I definitely share your worries when it comes to Maya interacting with other kids. I know it's not possible to ensure that she never feels rejection, but I would so love to protect her from ever feeling that hurt. It is true, though, that so often at this age it seems like just following another child around is enough to make them a "friend", so that's been a relief to me so far. But yeah, eventually I know she'll become aware of unkindness...and I'm not looking forward to that at all. :(
I think rejection is something everyone (even those who dish it out) have felt at sometime in their lives. Mine are too young to really know it, but I know how I will confront it when they ask about it. I want to teach them that no matter who rejects them they are to love them no matter what. That Jesus was rejected by his own people but that he still loved them enough to forgive them on the cross. And that as Jesus forgave them He also forgives us, even when we reject Him. My only goal in life is to teach my children that the only thing that matters is their relationship with Jesus and how they transmit that love to others. And hopefuly, even amongst rejection, they will still feel strong enough to continue to approach others with the Love that knows rejection all too well. So don't worry too much, but of course be there for them when it really affects them. I love how innocent children are and how they can just brush off anythign that hurts them, as long as they get a hug and kiss from mommy or daddy. - Great post!
Those are wonderful pictures - I love her little pigtails! :)

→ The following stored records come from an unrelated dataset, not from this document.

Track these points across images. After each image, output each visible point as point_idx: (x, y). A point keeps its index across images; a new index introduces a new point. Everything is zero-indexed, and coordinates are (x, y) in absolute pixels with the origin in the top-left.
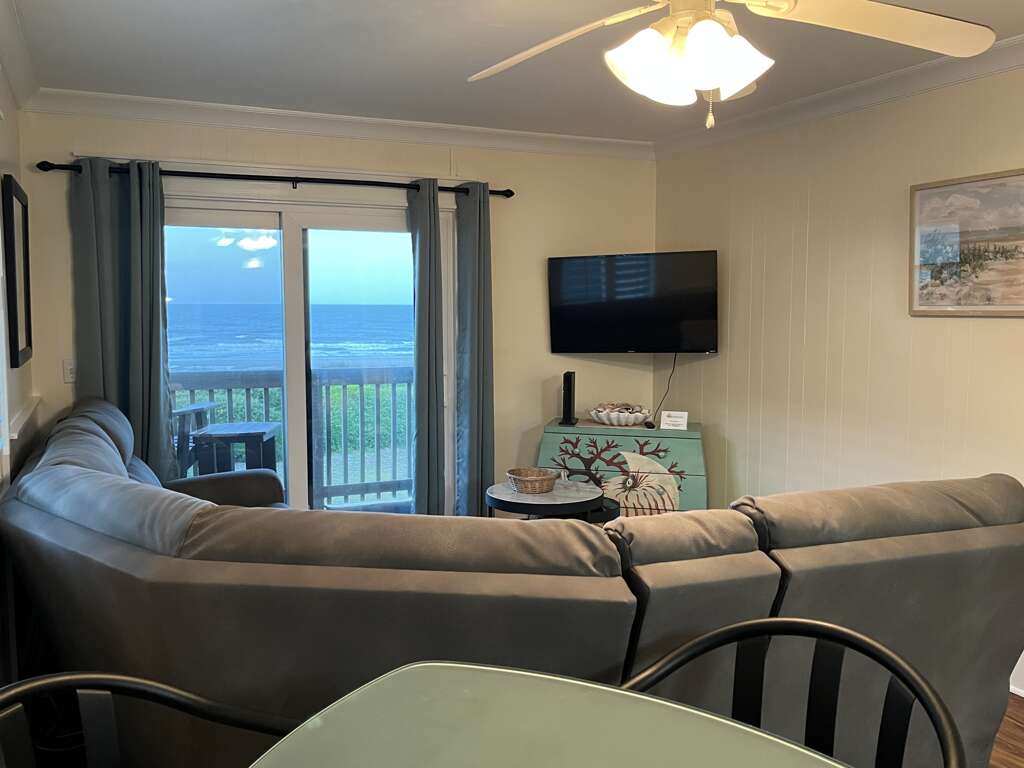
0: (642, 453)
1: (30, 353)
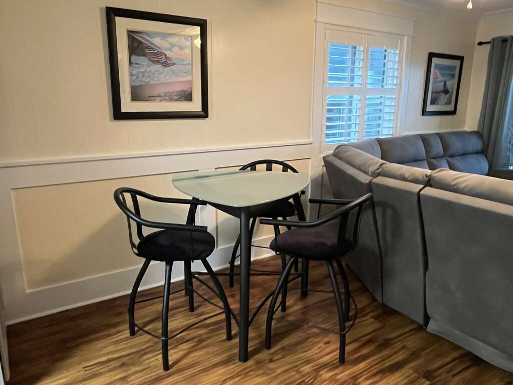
1: (453, 113)
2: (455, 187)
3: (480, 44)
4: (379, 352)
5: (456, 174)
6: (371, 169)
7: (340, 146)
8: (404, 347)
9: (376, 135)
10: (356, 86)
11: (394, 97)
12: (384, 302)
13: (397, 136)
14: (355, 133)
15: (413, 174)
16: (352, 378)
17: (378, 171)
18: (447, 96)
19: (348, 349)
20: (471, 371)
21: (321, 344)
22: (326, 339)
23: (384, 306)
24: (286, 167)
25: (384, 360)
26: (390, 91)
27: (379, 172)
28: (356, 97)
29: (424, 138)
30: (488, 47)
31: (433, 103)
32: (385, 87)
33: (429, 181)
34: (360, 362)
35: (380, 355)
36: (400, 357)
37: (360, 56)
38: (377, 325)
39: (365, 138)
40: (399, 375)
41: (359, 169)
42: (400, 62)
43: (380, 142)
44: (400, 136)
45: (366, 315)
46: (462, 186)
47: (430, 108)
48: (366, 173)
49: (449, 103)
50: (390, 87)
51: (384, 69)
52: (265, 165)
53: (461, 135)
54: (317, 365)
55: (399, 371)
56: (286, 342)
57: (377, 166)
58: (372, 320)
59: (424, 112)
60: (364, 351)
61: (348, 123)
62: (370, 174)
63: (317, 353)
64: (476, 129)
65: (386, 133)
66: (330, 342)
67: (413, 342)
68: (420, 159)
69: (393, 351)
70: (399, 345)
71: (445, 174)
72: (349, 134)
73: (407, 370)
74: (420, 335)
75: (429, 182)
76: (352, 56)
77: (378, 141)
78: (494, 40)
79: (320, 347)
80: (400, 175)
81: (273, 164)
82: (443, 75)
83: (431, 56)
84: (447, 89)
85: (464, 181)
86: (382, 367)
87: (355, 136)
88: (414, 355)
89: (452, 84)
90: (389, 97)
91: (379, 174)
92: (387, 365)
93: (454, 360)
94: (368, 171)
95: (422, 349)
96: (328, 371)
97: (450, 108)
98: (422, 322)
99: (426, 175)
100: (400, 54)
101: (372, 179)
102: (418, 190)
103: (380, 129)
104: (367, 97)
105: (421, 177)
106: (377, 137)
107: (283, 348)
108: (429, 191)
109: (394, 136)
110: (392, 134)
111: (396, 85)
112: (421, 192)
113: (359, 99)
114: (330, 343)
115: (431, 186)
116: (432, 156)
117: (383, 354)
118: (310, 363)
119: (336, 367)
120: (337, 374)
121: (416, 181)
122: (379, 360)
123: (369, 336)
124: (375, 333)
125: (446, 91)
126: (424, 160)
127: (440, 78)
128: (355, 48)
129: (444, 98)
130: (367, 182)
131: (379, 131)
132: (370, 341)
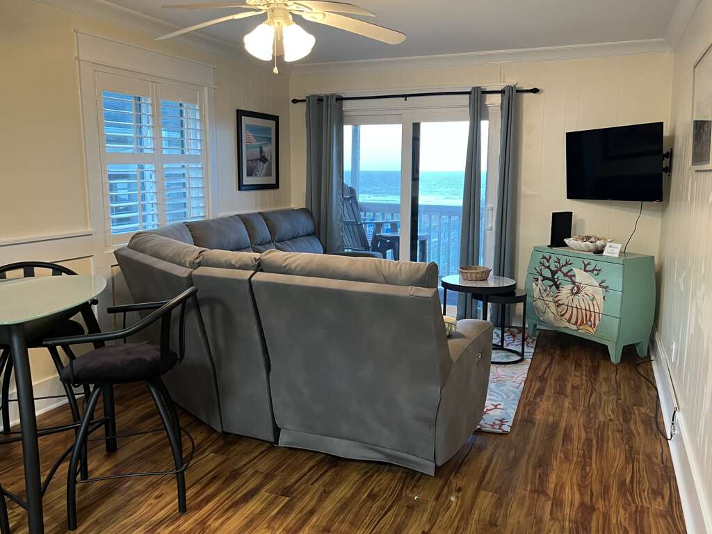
0: (586, 271)
1: (275, 186)
2: (287, 268)
3: (295, 101)
4: (228, 486)
5: (287, 255)
6: (189, 259)
7: (137, 234)
8: (256, 472)
9: (183, 219)
10: (145, 151)
11: (200, 166)
12: (224, 430)
13: (211, 218)
14: (153, 217)
15: (240, 259)
16: (198, 524)
17: (198, 261)
18: (266, 164)
19: (189, 494)
20: (329, 473)
21: (152, 501)
22: (157, 493)
23: (226, 434)
24: (58, 270)
25: (234, 492)
26: (194, 159)
27: (200, 262)
28: (147, 167)
29: (245, 219)
30: (304, 105)
31: (249, 174)
32: (187, 153)
33: (259, 265)
34: (206, 504)
35: (229, 489)
36: (252, 484)
37: (146, 110)
38: (219, 459)
39: (168, 224)
40: (254, 502)
41: (172, 260)
42: (202, 120)
43: (191, 227)
44: (215, 218)
45: (205, 450)
46: (293, 266)
47: (247, 181)
48: (181, 264)
49: (269, 174)
50: (192, 152)
51: (182, 129)
52: (21, 271)
53: (288, 213)
54: (151, 525)
55: (254, 497)
56: (99, 513)
57: (195, 255)
58: (212, 455)
59: (241, 187)
60: (210, 491)
61: (142, 203)
62: (188, 265)
63: (147, 513)
64: (304, 206)
65: (195, 214)
66: (162, 494)
67: (264, 465)
68: (244, 246)
69: (243, 480)
70: (250, 471)
71: (274, 255)
72: (144, 219)
73: (264, 494)
74: (272, 455)
75: (259, 267)
76: (136, 111)
77: (187, 226)
78: (308, 98)
79: (151, 504)
80: (226, 262)
81: (35, 268)
82: (258, 139)
83: (240, 114)
84: (264, 156)
85: (295, 261)
86: (235, 500)
87: (153, 221)
88: (268, 477)
89: (269, 150)
90: (193, 166)
91: (199, 265)
92: (239, 496)
93: (312, 468)
94: (185, 262)
95: (276, 469)
96: (166, 527)
97: (272, 181)
98: (272, 440)
99: (255, 258)
100: (200, 110)
101: (192, 271)
102: (248, 277)
103: (186, 210)
104: (165, 166)
105: (249, 262)
106: (184, 221)
107: (96, 522)
108: (261, 277)
109: (207, 218)
110: (204, 216)
111: (201, 150)
112: (252, 279)
113: (154, 169)
114: (164, 495)
115: (262, 271)
116: (258, 243)
117: (233, 486)
118: (142, 525)
119: (177, 519)
120: (179, 526)
121: (244, 267)
122: (228, 495)
123: (213, 473)
124: (219, 468)
125: (263, 159)
126: (249, 247)
127: (255, 143)
128: (139, 99)
129: (262, 167)
130: (186, 275)
131: (185, 213)
132: (214, 478)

It is hard to see them put themselves out there and hope that the world (especially all of those other kids) will accept and embrace them. I tend toward the shy side myself and am constantly amazed by how social my girls are and how easily they run up to 'strange' children and ask to be friends. My oldest (her name is Abby, so I loved your 'Happy' story - that's just priceless!) tends to come on 'too strong' to other children and be rebuffed at times and fighting my urge to run out there and intervene is very difficult. She is just getting to the point now, at age 6, where she is starting to notice and be upset when this happens - especially since it doesn't tend to happen to her younger sister. The balance between being shy and being too outgoing is such a fine line - it's wonderful that your little one is so confident in herself and very awesome of you to be giving her so many opportunities to make new friends (and find great parks!). :)
I do a lot of soul searching at the playground, too, Corey. :)

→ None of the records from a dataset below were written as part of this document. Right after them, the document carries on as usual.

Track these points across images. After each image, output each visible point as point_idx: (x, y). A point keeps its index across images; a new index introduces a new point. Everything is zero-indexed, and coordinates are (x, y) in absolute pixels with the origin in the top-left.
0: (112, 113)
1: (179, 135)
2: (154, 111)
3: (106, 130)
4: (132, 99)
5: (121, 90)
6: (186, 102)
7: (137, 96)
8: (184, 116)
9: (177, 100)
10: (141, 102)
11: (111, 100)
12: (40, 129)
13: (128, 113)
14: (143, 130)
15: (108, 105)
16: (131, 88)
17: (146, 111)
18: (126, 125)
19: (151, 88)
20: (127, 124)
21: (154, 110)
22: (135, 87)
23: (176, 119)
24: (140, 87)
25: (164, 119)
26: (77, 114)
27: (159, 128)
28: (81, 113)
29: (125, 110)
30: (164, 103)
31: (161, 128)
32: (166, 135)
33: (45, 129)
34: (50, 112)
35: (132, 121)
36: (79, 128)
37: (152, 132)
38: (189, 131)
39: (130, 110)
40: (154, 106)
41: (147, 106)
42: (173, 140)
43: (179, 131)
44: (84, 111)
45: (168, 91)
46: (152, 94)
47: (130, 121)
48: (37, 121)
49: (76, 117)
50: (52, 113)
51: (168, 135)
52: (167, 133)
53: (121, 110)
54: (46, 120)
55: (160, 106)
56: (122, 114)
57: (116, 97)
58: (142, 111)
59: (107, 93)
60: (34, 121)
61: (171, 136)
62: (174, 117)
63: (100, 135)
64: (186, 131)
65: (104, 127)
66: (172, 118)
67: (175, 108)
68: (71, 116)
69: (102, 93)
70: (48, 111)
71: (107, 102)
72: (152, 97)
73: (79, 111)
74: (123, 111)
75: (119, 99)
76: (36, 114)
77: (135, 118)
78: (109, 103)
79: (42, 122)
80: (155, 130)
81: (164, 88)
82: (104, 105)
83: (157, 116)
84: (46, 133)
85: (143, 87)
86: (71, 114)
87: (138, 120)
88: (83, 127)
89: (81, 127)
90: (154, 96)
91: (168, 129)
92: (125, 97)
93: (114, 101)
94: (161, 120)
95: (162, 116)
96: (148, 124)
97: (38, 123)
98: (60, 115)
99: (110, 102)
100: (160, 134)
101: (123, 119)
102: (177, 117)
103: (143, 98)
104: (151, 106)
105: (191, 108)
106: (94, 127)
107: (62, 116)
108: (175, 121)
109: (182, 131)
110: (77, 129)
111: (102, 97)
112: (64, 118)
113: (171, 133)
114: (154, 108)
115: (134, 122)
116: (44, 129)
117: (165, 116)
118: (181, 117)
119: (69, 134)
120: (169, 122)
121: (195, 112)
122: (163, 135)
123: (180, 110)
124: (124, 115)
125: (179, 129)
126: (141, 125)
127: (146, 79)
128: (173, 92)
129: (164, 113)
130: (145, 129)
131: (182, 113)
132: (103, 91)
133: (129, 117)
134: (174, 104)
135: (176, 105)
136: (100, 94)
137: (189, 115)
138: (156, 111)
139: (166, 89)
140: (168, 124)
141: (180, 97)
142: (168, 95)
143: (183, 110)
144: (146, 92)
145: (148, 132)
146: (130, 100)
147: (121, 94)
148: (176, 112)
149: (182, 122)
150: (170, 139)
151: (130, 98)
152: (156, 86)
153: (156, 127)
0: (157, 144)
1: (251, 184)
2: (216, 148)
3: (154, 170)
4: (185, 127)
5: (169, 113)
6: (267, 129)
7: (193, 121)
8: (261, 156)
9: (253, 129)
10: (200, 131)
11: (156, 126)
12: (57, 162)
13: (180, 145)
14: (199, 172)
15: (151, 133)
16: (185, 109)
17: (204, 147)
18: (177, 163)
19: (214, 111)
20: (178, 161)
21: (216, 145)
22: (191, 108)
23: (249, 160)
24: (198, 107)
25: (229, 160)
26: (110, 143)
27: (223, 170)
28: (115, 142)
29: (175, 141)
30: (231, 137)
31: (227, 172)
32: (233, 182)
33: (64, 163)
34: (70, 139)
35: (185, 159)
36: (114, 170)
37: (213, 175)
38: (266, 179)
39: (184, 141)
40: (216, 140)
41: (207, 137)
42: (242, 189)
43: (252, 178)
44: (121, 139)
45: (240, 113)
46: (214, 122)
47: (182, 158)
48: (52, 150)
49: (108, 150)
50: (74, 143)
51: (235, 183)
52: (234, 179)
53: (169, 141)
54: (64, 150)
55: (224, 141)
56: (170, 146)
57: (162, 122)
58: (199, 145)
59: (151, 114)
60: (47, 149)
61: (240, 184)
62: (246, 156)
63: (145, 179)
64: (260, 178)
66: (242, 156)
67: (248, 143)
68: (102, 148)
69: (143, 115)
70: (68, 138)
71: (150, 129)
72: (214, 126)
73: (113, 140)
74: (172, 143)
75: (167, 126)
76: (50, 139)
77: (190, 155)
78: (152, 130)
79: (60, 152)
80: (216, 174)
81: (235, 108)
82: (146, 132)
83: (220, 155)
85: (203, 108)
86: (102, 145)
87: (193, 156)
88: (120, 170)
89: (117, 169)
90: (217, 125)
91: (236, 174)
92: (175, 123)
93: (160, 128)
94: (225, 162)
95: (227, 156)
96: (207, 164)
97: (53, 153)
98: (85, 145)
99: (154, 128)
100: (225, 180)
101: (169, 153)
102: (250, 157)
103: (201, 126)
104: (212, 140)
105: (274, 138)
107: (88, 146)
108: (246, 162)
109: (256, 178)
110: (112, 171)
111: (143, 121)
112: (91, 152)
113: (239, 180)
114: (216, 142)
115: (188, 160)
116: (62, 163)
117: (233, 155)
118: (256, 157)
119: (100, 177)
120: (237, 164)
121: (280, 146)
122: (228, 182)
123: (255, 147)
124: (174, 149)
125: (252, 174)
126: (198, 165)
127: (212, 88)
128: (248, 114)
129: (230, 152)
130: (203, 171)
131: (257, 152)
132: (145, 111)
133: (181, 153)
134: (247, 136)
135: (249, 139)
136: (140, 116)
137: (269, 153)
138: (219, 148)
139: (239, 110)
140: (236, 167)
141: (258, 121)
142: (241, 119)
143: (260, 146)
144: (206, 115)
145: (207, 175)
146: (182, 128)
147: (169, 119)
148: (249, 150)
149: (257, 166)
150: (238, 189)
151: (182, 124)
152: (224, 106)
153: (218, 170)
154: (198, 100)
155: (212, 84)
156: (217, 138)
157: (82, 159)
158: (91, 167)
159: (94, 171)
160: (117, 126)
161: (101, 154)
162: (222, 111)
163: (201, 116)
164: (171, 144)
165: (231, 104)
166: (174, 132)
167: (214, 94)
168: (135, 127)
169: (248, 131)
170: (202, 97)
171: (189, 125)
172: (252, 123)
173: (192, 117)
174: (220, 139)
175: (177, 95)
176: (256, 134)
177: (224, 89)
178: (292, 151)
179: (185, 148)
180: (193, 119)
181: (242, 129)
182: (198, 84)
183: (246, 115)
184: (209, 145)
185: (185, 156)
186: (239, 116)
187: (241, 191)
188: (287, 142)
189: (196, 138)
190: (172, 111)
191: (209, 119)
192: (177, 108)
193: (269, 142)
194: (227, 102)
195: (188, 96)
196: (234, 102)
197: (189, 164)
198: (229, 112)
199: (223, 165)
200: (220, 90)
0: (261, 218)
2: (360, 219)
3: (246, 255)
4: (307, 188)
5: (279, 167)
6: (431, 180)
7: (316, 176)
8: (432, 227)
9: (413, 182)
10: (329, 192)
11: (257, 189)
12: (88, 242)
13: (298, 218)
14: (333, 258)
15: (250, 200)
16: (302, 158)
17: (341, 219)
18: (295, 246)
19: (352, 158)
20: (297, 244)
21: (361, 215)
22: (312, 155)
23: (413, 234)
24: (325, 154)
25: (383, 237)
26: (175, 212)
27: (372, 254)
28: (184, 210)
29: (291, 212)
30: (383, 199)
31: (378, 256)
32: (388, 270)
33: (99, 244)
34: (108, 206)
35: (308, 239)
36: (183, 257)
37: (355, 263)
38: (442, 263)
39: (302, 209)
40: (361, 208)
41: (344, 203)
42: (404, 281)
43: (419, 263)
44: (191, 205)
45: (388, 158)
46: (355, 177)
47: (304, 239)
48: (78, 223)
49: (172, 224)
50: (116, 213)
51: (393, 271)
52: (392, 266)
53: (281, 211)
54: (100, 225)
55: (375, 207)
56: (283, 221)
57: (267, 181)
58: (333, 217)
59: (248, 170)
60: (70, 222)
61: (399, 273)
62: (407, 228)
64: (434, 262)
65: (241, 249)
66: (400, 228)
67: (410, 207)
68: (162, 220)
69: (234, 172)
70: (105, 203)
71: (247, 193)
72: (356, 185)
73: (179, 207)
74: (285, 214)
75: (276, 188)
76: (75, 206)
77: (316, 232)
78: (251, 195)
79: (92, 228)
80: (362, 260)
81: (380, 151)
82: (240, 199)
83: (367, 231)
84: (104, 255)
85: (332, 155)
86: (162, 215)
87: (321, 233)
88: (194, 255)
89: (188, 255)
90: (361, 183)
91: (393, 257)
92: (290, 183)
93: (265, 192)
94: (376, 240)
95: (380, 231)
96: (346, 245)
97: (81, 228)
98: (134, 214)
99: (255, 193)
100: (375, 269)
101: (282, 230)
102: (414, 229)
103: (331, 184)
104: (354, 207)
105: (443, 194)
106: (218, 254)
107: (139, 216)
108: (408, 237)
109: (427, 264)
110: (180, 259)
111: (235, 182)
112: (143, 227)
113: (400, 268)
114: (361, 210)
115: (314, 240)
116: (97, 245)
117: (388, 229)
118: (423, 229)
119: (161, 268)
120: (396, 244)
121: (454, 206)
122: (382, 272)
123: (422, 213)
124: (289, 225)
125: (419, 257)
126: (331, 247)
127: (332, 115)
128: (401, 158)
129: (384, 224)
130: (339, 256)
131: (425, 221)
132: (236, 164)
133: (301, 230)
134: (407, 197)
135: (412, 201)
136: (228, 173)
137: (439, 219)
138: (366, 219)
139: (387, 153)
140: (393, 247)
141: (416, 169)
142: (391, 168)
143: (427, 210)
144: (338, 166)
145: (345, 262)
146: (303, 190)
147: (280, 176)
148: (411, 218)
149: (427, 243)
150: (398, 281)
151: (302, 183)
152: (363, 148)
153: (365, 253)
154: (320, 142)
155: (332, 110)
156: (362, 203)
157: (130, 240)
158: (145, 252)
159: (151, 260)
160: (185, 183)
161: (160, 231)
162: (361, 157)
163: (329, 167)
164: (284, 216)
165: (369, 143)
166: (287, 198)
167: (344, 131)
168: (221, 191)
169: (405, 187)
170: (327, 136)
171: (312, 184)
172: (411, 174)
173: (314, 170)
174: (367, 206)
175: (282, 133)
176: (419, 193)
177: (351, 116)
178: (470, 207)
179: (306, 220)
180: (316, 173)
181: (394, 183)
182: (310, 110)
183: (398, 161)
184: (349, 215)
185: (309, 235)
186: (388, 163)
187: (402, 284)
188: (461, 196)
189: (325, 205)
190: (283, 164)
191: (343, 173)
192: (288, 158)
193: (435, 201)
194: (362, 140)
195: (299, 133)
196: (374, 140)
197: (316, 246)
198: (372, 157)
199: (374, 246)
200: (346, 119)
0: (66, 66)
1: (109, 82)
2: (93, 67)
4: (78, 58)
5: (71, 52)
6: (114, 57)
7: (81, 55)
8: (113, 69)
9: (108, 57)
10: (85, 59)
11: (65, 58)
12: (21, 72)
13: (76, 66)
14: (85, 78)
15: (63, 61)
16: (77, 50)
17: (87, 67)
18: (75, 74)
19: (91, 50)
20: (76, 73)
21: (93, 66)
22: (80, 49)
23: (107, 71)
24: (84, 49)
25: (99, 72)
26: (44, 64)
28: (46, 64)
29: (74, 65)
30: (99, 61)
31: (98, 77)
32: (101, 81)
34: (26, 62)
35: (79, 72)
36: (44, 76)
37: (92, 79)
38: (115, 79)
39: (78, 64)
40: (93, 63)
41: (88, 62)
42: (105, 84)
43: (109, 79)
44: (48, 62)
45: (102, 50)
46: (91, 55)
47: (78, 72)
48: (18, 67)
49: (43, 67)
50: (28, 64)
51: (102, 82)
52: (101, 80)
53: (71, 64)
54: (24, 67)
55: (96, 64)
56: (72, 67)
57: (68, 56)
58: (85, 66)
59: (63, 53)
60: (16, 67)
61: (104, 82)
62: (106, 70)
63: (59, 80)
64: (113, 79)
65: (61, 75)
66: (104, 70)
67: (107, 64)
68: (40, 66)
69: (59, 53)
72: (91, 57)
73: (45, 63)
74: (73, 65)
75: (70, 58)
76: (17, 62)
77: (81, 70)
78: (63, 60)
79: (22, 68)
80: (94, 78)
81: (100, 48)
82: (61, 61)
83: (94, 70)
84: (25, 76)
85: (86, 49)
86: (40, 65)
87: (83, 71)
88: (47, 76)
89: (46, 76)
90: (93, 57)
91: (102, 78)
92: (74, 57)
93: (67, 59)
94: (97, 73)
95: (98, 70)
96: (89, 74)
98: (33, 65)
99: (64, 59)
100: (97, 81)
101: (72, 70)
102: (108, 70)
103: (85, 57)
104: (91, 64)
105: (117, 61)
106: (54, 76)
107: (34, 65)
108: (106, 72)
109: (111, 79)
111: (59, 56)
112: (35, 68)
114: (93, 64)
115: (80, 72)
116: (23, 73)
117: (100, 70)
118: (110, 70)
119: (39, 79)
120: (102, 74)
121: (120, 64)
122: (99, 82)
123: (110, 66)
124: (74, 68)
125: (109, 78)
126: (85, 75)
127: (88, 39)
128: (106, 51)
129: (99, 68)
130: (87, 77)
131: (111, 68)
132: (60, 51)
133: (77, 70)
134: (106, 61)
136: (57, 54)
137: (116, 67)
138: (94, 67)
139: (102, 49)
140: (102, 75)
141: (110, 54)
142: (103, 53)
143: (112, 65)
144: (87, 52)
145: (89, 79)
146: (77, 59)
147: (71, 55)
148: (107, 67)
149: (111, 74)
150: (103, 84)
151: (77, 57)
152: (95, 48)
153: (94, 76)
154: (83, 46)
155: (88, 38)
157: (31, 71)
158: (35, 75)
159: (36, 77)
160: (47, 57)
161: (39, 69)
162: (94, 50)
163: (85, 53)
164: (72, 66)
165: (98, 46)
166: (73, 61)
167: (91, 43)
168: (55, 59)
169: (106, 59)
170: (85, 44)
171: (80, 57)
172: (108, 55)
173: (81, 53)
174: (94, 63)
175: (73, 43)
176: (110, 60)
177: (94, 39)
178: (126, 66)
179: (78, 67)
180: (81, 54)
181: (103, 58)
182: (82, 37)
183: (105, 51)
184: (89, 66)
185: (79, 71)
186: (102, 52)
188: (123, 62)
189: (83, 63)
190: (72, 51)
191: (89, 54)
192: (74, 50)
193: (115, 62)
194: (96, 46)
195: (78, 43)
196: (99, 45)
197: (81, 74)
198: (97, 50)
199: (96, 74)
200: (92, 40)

I agree so much with Ingrid that it's because of Makenna's firm foundation in a loving environment at home that she has the courage to make friends wherever she is. I think that speaks VOLUMES about the way you are raising her, and I applaud you for that.
I love that she is learning it takes all kinds to make this world go 'round. Some people are friendly, some aren't, but you can still be who YOU are wherever you go. Love it.
And I LOVE THESE PICTURES! Every one of them - just darling.
This post just makes me love you sooo much! (Not in a weird way~I promise!) As Moms, I just think we can all relate to the feelings you expressed so very well.
About the contest thing~I DO have a business, and so my follow-up e-mail did share my site should anyone desire help with my product line, so it was seen as a marketing e-mail~which in a sense it was! I think taking the time to go to each blog individually says that you're WONDERFUL and would NOT be looked at in the same way.... (((((HUGS))))) sandi
Beautiful pics. You've got a great eye. I can relate to many of your feelings! Thanks for stopping by my blog and I'll be back!
I love that last picture and those PANTS! I want a pair for myself!
Beautiful Pictures! I really love your work!
You know, I am so worried about safety that I don't even think about my kids socializing with the other kids. With two little ones running in opposite directions, I am just happy if no one gets hurt or hurts another child!
I loved how you told the story while putting in pictures from Makenna playing on the playground. It was like we were reading your thoughts as you watched her play. Very nice.